Now my question is do i need to VO code Kafas2 ( which i don see it in my FA list ? ) in order to fully activate the anti dazzle function as below ?

KAFAS2 => 3050 => FLA_ON_OFF => aktiv

or the LCI do not required Kafas2 to be VO coded ?

Many thanks !


----------



## ac_schnitzer (Nov 3, 2014)

Its not possible without code KAFAS or KAFAS2 for shure .


----------



## Almaretto (Nov 17, 2015)

algino said:


> I have 2014 F10 Euro spec ride and looking to code the anti dazzle on my adaptive LED light
> 
> or the LCI do not required Kafas2 to be VO coded ?
> 
> Many thanks !


Euro cars should be coded from factory.

The coding is required on North American cars that have headlamps decoded (5AP and 8S4 in FA).

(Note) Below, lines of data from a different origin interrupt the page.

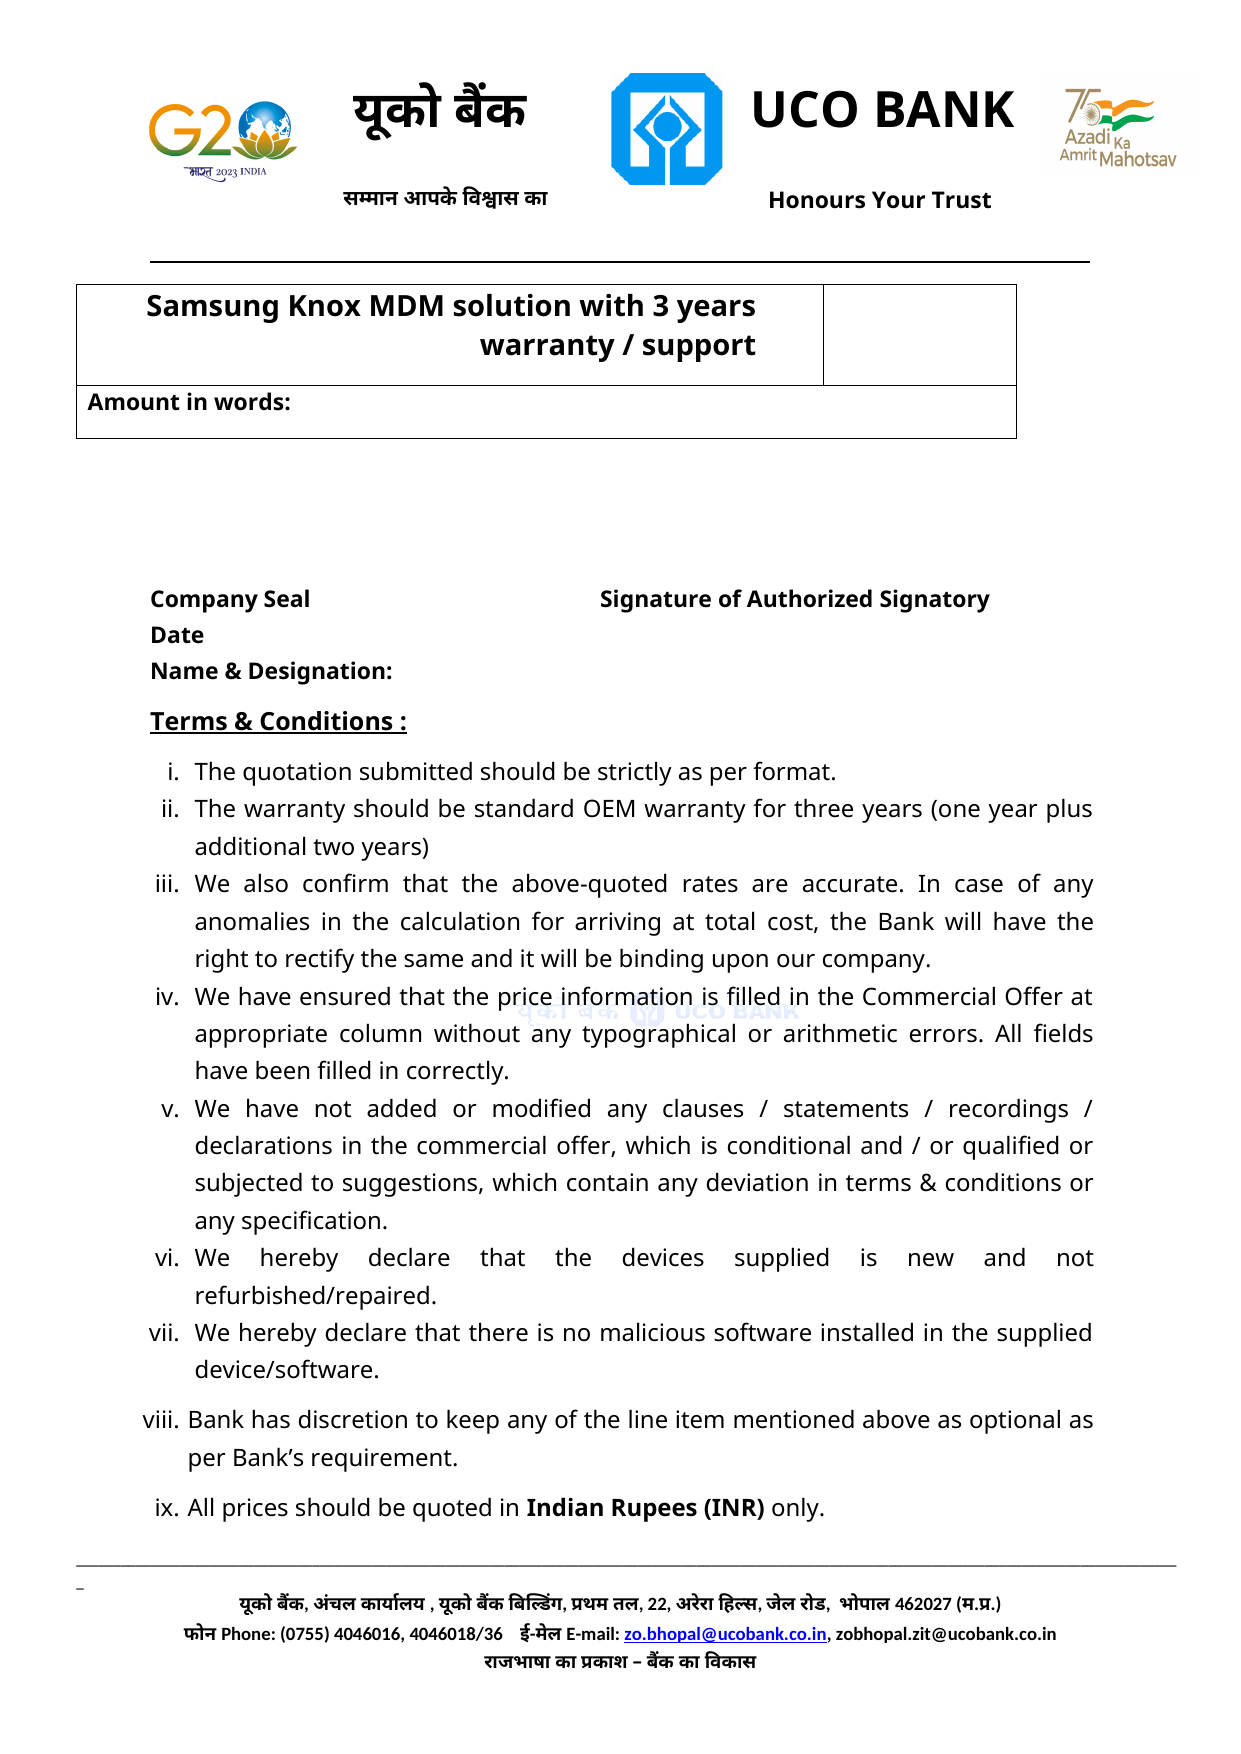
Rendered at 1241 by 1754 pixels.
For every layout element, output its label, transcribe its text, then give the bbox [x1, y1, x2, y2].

picture [127, 73, 298, 198]
list The quotation submitted should be strictly as per format. [179, 755, 1095, 787]
table_cell Total cost for Samsung Tab A8 LTE & Samsung Knox MDM solution with 3 years warranty / support [77, 285, 823, 385]
list We hereby declare that there is no malicious software installed in the supplied device/software. [179, 1316, 1095, 1386]
text Company Seal Signature of Authorized Signatory [150, 583, 1034, 614]
list Bank has discretion to keep any of the line item mentioned above as optional as per Bank’s requirement. [179, 1403, 1095, 1473]
list All prices should be quoted in Indian Rupees (INR) only. [179, 1490, 1095, 1523]
list We hereby declare that the devices supplied is new and not refurbished/repaired. [179, 1241, 1095, 1311]
text Terms & Conditions : [150, 703, 1034, 737]
list We have not added or modified any clauses / statements / recordings / declarations in the commercial offer, which is conditional and / or qualified or subjected to suggestions, which contain any deviation in terms & conditions or any specification. [179, 1091, 1095, 1236]
picture [611, 73, 723, 185]
text Date [150, 619, 1034, 650]
text Name & Designation: [150, 655, 1034, 686]
list We have ensured that the price information is filled in the Commercial Offer at appropriate column without any typographical or arithmetic errors. All fields have been filled in correctly. [179, 979, 1095, 1087]
list The warranty should be standard OEM warranty for three years (one year plus additional two years) [179, 792, 1095, 862]
picture [1044, 73, 1202, 176]
table_cell Amount in words: [77, 386, 1016, 438]
list We also confirm that the above-quoted rates are accurate. In case of any anomalies in the calculation for arriving at total cost, the Bank will have the right to rectify the same and it will be binding upon our company. [179, 867, 1095, 974]
table_cell [824, 285, 1016, 385]
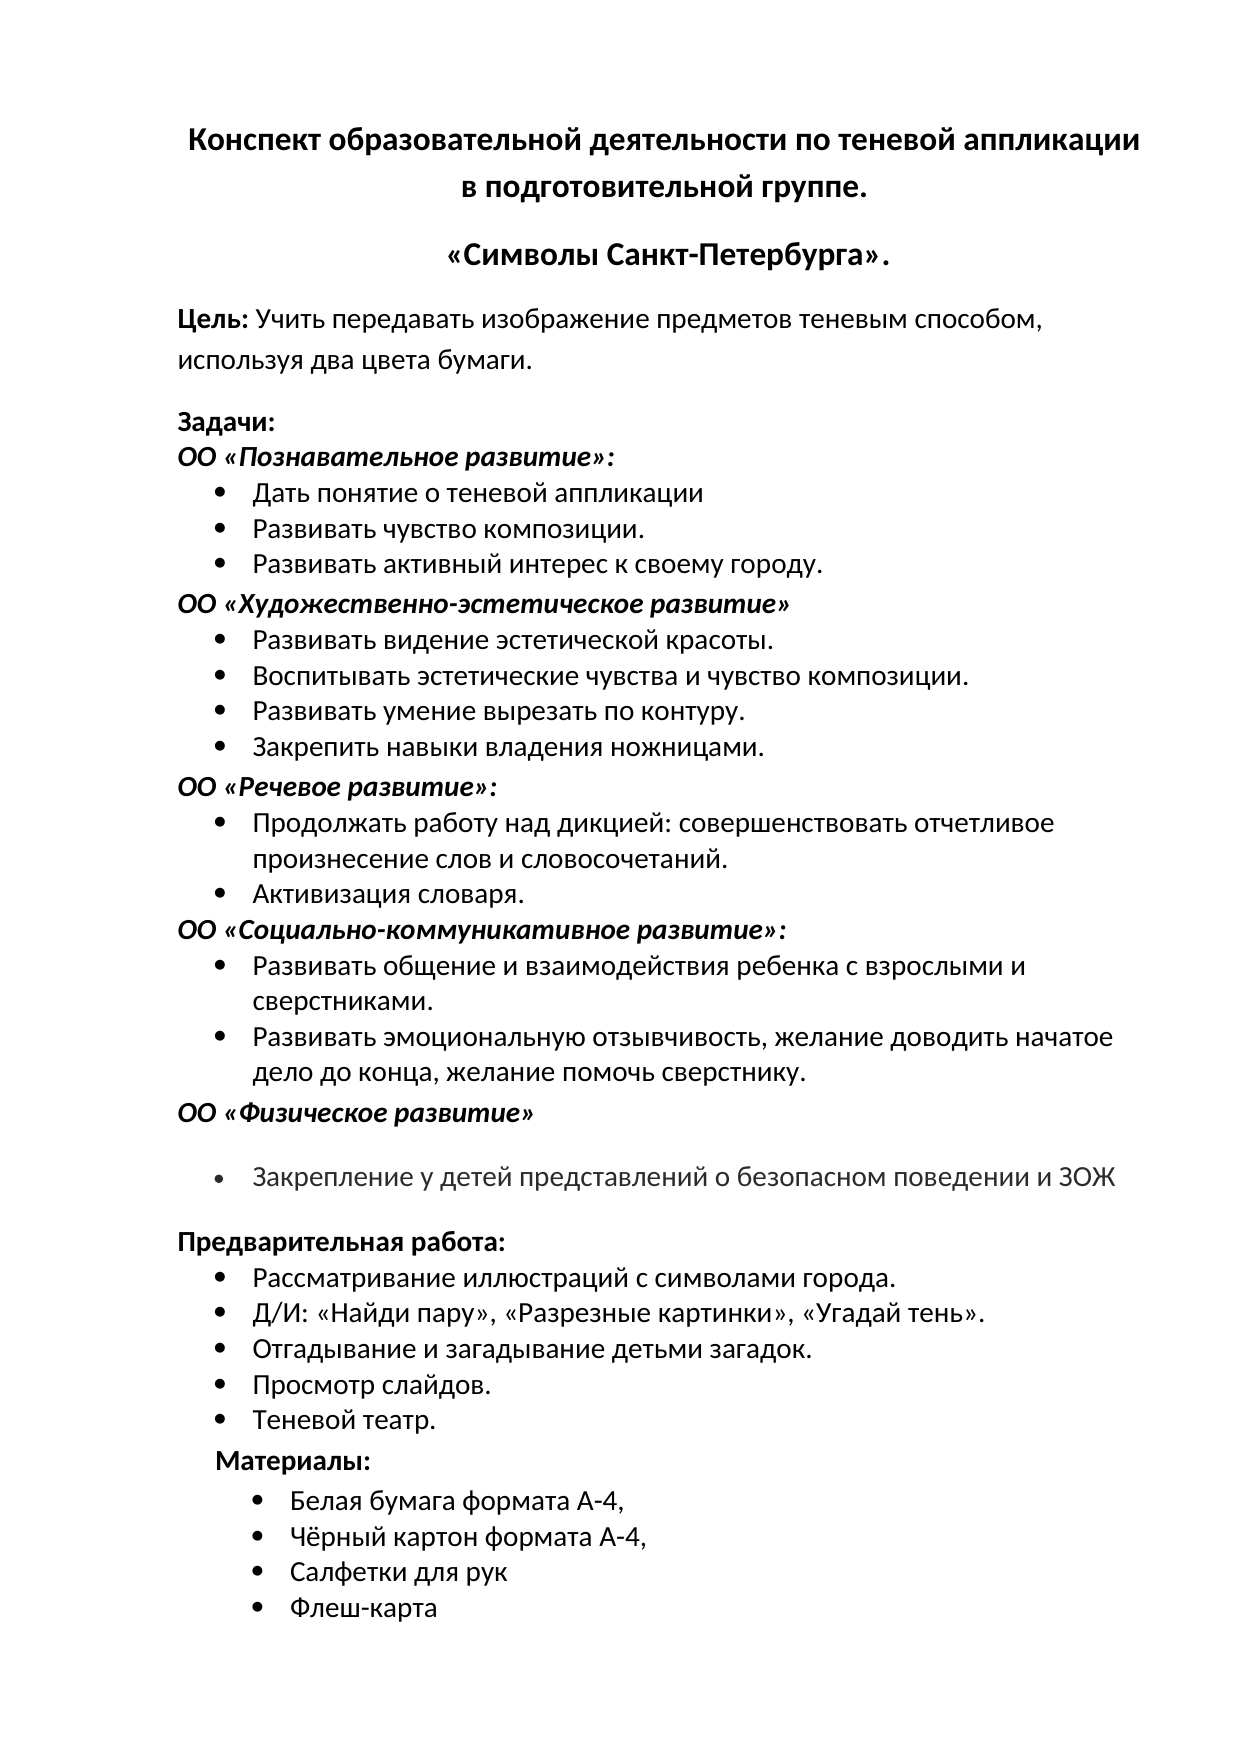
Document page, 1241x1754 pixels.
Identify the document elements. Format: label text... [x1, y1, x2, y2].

list Отгадывание и загадывание детьми загадок. [215, 1330, 1152, 1366]
list Дать понятие о теневой аппликации [215, 474, 1152, 510]
list Развивать умение вырезать по контуру. [215, 692, 1152, 728]
text ОО «Речевое развитие»: [177, 768, 1152, 804]
list Продолжать работу над дикцией: совершенствовать отчетливое произнесение слов и словосочетаний. [215, 804, 1152, 875]
text ОО «Физическое развитие» [177, 1094, 1152, 1129]
list Белая бумага формата А-4, [252, 1482, 1152, 1518]
text Цель: Учить передавать изображение предметов теневым способом, используя два цвета бумаги. [177, 300, 1152, 377]
list Развивать видение эстетической красоты. [215, 621, 1152, 657]
text Задачи: [177, 403, 1152, 438]
list Активизация словаря. [215, 875, 1152, 911]
text Конспект образовательной деятельности по теневой аппликации в подготовительной группе. [177, 118, 1152, 206]
list Развивать эмоциональную отзывчивость, желание доводить начатое дело до конца, желание помочь сверстнику. [215, 1018, 1152, 1089]
list Развивать общение и взаимодействия ребенка с взрослыми и сверстниками. [215, 947, 1152, 1018]
list Теневой театр. [215, 1401, 1152, 1437]
text ОО «Художественно-эстетическое развитие» [177, 586, 1152, 621]
list Салфетки для рук [252, 1553, 1152, 1589]
list Рассматривание иллюстраций с символами города. [215, 1259, 1152, 1294]
list Развивать активный интерес к своему городу. [215, 545, 1152, 581]
list Закрепить навыки владения ножницами. [215, 728, 1152, 764]
list Просмотр слайдов. [215, 1366, 1152, 1401]
list Закрепление у детей представлений о безопасном поведении и ЗОЖ [215, 1158, 1152, 1194]
text ОО «Познавательное развитие»: [177, 438, 1152, 474]
list Д/И: «Найди пару», «Разрезные картинки», «Угадай тень». [215, 1294, 1152, 1330]
list Воспитывать эстетические чувства и чувство композиции. [215, 657, 1152, 692]
list Флеш-карта [252, 1589, 1152, 1624]
list Развивать чувство композиции. [215, 510, 1152, 545]
text «Символы Санкт-Петербурга». [177, 232, 1152, 273]
text Предварительная работа: [177, 1223, 1152, 1259]
text ОО «Социально-коммуникативное развитие»: [177, 911, 1152, 947]
list Чёрный картон формата А-4, [252, 1518, 1152, 1553]
text Материалы: [215, 1442, 1152, 1477]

KAFAS2 is the camera that is required for functions like adaptive headlights and Driver Assist features like SLI and LDW.


----------



## daniely30 (Dec 1, 2013)

Did anyone every try or is it even possible to code on f10 with adaptive LED the way the turn signal blinks. Is it possible to have that amber light to have a "chase" effect from left to right or right to left when turn signal is on?


----------